If you’re looking for guidance in the prayer life, pick up Benedict XVI’s A School of Prayer. This exceptional book is a collection of catechetical reflections on prayer given during Benedict’s Wednesday audiences. Each chapter is only a few pages in length, making them perfect guides for focused periods of mental prayer throughout the day. In the first two chapters, entitled “Man in Prayer” Benedict begins by examining the general history of prayer. Why, throughout history and spanning diverse cultures, has man always prayed? Where does this urge to pray come from?

The image of the creator is impressed on his being, and he feels the need to find light to give a response to the questions that concern the deep meaning of reality; a response that he cannot find in himself, in progress, in empirical science.

The remaining chapters are dedicated to prayer in Scripture. Benedict takes the reader into poignant moments in Scripture where prayer is central, like various events in the life of Moses, the Psalms, the martyrdom of John the Baptist, Christ’s agony in the garden and His final moments on the cross, the life of the Virgin Mary, and the Acts of the Apostles. The series wraps up with a two-chapter catechesis on liturgical prayer. And who better to talk about that?
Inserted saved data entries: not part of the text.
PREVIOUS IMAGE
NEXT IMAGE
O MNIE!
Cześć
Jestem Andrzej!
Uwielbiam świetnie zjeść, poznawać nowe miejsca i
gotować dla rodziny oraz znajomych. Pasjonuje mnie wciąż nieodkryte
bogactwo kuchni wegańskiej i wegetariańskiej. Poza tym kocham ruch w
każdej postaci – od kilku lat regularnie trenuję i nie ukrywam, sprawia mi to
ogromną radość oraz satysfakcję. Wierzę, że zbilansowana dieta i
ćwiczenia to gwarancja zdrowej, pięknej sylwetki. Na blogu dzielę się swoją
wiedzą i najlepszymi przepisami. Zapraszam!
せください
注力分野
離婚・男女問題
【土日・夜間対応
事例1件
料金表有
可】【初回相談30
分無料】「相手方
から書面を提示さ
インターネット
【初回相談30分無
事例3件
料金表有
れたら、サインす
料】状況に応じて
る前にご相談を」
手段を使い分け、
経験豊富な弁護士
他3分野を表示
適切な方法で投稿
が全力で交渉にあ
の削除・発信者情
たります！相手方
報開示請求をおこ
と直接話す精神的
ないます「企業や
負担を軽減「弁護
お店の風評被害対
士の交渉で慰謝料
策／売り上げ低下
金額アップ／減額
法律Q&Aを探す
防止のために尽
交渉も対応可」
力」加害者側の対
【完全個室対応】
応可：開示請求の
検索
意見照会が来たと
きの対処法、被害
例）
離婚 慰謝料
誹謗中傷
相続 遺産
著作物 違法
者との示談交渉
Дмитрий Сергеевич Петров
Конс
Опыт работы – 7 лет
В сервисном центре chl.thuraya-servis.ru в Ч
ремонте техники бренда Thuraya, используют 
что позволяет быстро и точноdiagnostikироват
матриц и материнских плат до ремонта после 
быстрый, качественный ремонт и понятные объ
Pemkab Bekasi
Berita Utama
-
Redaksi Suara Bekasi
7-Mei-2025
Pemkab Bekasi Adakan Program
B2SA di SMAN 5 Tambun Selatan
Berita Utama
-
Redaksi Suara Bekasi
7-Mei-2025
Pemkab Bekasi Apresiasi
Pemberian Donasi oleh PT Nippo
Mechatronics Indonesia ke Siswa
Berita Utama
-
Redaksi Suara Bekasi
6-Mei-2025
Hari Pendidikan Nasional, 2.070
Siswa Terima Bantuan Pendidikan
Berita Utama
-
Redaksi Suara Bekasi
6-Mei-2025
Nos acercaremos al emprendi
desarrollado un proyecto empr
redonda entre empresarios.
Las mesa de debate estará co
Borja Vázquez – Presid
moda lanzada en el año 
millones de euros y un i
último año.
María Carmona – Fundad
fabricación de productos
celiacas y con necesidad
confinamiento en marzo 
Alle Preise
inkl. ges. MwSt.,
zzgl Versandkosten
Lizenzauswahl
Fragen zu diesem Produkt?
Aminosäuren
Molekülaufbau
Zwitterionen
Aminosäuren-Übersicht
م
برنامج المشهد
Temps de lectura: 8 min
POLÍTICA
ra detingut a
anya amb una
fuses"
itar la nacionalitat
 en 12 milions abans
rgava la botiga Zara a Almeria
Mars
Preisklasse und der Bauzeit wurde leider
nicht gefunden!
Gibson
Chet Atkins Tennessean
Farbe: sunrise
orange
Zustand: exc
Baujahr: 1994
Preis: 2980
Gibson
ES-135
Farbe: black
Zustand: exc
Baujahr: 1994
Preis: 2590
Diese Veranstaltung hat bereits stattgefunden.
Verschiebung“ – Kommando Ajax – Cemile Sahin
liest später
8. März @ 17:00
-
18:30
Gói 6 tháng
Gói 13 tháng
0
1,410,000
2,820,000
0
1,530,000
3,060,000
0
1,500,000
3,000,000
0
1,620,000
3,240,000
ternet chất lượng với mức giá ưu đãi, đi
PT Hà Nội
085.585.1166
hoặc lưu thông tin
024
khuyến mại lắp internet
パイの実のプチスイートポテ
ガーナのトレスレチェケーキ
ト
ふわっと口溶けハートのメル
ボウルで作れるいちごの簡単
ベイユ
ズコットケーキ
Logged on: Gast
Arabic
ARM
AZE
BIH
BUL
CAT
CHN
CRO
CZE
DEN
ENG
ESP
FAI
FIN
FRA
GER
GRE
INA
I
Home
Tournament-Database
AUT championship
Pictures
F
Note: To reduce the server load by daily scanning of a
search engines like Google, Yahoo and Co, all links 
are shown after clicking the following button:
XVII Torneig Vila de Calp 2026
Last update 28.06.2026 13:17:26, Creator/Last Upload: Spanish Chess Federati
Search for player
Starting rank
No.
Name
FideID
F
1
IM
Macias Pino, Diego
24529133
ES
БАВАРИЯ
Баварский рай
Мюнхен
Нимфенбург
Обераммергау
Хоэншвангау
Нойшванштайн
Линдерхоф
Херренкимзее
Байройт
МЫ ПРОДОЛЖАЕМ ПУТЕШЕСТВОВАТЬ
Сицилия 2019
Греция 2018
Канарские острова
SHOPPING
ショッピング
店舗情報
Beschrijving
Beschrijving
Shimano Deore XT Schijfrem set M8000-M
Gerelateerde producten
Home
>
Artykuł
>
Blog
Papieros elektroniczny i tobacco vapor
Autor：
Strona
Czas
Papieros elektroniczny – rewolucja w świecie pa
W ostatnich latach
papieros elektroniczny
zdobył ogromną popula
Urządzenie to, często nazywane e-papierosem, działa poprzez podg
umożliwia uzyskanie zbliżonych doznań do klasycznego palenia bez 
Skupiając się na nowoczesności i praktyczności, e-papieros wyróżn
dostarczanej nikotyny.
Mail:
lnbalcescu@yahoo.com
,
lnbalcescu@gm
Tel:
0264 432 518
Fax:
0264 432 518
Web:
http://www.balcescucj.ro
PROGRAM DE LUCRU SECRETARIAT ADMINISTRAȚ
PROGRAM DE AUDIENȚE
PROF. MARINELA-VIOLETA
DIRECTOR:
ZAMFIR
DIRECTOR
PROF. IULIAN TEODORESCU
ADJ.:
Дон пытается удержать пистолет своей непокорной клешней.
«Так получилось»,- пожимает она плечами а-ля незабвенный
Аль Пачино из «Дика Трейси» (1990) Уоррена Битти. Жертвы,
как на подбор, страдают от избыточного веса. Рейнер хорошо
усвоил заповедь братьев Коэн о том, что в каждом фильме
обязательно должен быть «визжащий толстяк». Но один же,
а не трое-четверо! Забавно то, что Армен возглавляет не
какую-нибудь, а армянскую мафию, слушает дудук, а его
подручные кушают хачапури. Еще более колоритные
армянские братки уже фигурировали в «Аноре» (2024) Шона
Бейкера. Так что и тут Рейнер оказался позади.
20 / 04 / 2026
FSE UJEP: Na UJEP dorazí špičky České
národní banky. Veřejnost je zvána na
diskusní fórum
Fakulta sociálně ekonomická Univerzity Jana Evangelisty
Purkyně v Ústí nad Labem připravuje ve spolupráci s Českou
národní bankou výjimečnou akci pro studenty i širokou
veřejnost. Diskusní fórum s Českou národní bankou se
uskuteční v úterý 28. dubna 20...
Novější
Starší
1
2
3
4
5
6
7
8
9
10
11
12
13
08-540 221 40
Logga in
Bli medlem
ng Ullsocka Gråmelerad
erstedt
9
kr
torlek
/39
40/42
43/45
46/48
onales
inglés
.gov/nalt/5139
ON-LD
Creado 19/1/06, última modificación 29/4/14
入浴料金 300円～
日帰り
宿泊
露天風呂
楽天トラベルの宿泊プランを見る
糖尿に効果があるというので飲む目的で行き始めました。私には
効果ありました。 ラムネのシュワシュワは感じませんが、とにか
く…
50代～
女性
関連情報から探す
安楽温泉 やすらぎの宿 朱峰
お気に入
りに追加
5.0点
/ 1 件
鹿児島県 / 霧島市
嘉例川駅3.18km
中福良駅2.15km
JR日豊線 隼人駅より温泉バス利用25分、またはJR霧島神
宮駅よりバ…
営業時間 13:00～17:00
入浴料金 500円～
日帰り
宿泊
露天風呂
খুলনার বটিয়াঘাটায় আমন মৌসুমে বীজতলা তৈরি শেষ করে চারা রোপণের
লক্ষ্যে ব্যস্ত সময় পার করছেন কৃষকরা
One of the most powerful chapters is entitled, “Silence and Prayer: Jesus, the Master of Prayer”. Benedict discusses the obvious need for silence in our prayer life. But when we are confronted with the silence of God in prayer, what should our response be? When we’re looking for answers, how can silence be of any help? Does silence mean that God isn’t listening? “We feel, as it were, let down; it seems to us that God neither listens or responds.” Benedict reminds us that we have to look deeper. “God knows us in our inmost depths, better than we ourselves do, and loves us; and knowing this must suffice. . . . the more open we are to his silence and to our own silence, the more we truly begin to know him.”

Benedict gave us so much in his pontificate. This outstanding book is a testament to that fact.